> [Job]
Repeat every line of the records below word for word, in the same order.

=== Task material ===

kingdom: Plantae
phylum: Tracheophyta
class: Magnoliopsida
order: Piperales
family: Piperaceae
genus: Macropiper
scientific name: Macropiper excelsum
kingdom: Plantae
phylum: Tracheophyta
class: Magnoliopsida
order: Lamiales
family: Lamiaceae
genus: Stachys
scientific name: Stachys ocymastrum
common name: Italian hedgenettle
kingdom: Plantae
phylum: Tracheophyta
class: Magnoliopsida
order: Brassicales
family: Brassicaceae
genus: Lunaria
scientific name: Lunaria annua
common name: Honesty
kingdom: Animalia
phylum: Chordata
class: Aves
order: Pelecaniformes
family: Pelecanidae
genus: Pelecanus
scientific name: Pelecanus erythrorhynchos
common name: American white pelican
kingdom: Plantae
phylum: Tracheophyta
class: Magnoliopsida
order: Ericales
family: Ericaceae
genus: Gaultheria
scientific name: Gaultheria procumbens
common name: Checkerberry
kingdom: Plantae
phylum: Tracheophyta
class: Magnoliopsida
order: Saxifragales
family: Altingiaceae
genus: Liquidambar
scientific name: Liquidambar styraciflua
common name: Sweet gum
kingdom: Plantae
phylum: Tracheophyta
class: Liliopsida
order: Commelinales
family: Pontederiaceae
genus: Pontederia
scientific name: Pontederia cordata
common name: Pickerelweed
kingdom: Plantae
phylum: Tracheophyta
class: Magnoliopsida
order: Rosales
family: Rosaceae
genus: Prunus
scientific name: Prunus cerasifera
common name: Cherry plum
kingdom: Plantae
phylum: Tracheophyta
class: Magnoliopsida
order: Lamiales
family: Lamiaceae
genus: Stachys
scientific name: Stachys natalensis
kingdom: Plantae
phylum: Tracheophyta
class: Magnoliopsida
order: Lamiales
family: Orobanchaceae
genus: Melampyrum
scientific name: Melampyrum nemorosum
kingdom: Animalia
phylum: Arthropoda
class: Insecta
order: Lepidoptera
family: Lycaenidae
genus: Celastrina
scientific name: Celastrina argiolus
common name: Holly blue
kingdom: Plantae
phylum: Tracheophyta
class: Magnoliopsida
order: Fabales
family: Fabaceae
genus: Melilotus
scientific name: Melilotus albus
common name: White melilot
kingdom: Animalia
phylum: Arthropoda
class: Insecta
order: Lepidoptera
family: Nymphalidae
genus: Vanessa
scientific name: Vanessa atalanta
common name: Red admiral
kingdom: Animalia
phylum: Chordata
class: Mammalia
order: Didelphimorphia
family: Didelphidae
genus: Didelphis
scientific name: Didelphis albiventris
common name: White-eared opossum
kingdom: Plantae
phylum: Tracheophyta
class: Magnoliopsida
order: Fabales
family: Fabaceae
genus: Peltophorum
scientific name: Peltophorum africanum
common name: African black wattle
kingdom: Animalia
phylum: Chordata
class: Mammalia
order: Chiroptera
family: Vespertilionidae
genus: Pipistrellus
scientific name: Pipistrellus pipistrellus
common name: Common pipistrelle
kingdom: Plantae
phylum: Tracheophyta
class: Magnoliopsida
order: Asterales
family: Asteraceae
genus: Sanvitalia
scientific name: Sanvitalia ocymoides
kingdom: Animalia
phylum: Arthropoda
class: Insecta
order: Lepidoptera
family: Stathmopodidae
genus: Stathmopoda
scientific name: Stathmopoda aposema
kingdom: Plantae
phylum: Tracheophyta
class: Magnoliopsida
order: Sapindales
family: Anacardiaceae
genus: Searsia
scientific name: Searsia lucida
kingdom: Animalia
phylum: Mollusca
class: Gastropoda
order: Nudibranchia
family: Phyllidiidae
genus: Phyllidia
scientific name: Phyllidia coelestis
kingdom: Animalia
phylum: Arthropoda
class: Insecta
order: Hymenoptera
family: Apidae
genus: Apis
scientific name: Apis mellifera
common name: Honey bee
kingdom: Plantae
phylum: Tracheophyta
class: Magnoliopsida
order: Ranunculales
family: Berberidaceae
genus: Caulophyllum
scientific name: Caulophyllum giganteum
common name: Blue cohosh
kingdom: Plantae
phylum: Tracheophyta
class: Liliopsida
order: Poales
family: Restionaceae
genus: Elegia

===

> [Solution to this problem]
kingdom: Plantae
phylum: Tracheophyta
class: Magnoliopsida
order: Piperales
family: Piperaceae
genus: Macropiper
scientific name: Macropiper excelsum
kingdom: Plantae
phylum: Tracheophyta
class: Magnoliopsida
order: Lamiales
family: Lamiaceae
genus: Stachys
scientific name: Stachys ocymastrum
common name: Italian hedgenettle
kingdom: Plantae
phylum: Tracheophyta
class: Magnoliopsida
order: Brassicales
family: Brassicaceae
genus: Lunaria
scientific name: Lunaria annua
common name: Honesty
kingdom: Animalia
phylum: Chordata
class: Aves
order: Pelecaniformes
family: Pelecanidae
genus: Pelecanus
scientific name: Pelecanus erythrorhynchos
common name: American white pelican
kingdom: Plantae
phylum: Tracheophyta
class: Magnoliopsida
order: Ericales
family: Ericaceae
genus: Gaultheria
scientific name: Gaultheria procumbens
common name: Checkerberry
kingdom: Plantae
phylum: Tracheophyta
class: Magnoliopsida
order: Saxifragales
family: Altingiaceae
genus: Liquidambar
scientific name: Liquidambar styraciflua
common name: Sweet gum
kingdom: Plantae
phylum: Tracheophyta
class: Liliopsida
order: Commelinales
family: Pontederiaceae
genus: Pontederia
scientific name: Pontederia cordata
common name: Pickerelweed
kingdom: Plantae
phylum: Tracheophyta
class: Magnoliopsida
order: Rosales
family: Rosaceae
genus: Prunus
scientific name: Prunus cerasifera
common name: Cherry plum
kingdom: Plantae
phylum: Tracheophyta
class: Magnoliopsida
order: Lamiales
family: Lamiaceae
genus: Stachys
scientific name: Stachys natalensis
kingdom: Plantae
phylum: Tracheophyta
class: Magnoliopsida
order: Lamiales
family: Orobanchaceae
genus: Melampyrum
scientific name: Melampyrum nemorosum
kingdom: Animalia
phylum: Arthropoda
class: Insecta
order: Lepidoptera
family: Lycaenidae
genus: Celastrina
scientific name: Celastrina argiolus
common name: Holly blue
kingdom: Plantae
phylum: Tracheophyta
class: Magnoliopsida
order: Fabales
family: Fabaceae
genus: Melilotus
scientific name: Melilotus albus
common name: White melilot
kingdom: Animalia
phylum: Arthropoda
class: Insecta
order: Lepidoptera
family: Nymphalidae
genus: Vanessa
scientific name: Vanessa atalanta
common name: Red admiral
kingdom: Animalia
phylum: Chordata
class: Mammalia
order: Didelphimorphia
family: Didelphidae
genus: Didelphis
scientific name: Didelphis albiventris
common name: White-eared opossum
kingdom: Plantae
phylum: Tracheophyta
class: Magnoliopsida
order: Fabales
family: Fabaceae
genus: Peltophorum
scientific name: Peltophorum africanum
common name: African black wattle
kingdom: Animalia
phylum: Chordata
class: Mammalia
order: Chiroptera
family: Vespertilionidae
genus: Pipistrellus
scientific name: Pipistrellus pipistrellus
common name: Common pipistrelle
kingdom: Plantae
phylum: Tracheophyta
class: Magnoliopsida
order: Asterales
family: Asteraceae
genus: Sanvitalia
scientific name: Sanvitalia ocymoides
kingdom: Animalia
phylum: Arthropoda
class: Insecta
order: Lepidoptera
family: Stathmopodidae
genus: Stathmopoda
scientific name: Stathmopoda aposema
kingdom: Plantae
phylum: Tracheophyta
class: Magnoliopsida
order: Sapindales
family: Anacardiaceae
genus: Searsia
scientific name: Searsia lucida
kingdom: Animalia
phylum: Mollusca
class: Gastropoda
order: Nudibranchia
family: Phyllidiidae
genus: Phyllidia
scientific name: Phyllidia coelestis
kingdom: Animalia
phylum: Arthropoda
class: Insecta
order: Hymenoptera
family: Apidae
genus: Apis
scientific name: Apis mellifera
common name: Honey bee
kingdom: Plantae
phylum: Tracheophyta
class: Magnoliopsida
order: Ranunculales
family: Berberidaceae
genus: Caulophyllum
scientific name: Caulophyllum giganteum
common name: Blue cohosh
kingdom: Plantae
phylum: Tracheophyta
class: Liliopsida
order: Poales
family: Restionaceae
genus: Elegia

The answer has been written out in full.